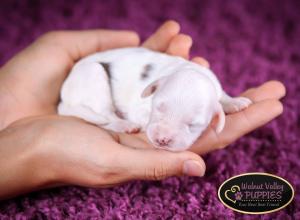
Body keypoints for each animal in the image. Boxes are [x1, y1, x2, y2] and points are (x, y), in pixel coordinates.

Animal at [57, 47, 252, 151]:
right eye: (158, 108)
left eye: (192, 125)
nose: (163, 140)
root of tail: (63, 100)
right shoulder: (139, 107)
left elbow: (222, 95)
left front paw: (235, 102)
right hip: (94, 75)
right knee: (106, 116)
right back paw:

**YOUR GOAL:** Pick out every line above that holds the word "right" and copy it.

**YOUR RESPONSE:**
right eye: (158, 108)
right shoulder: (139, 107)
right hip: (94, 75)
right knee: (106, 116)
right back paw:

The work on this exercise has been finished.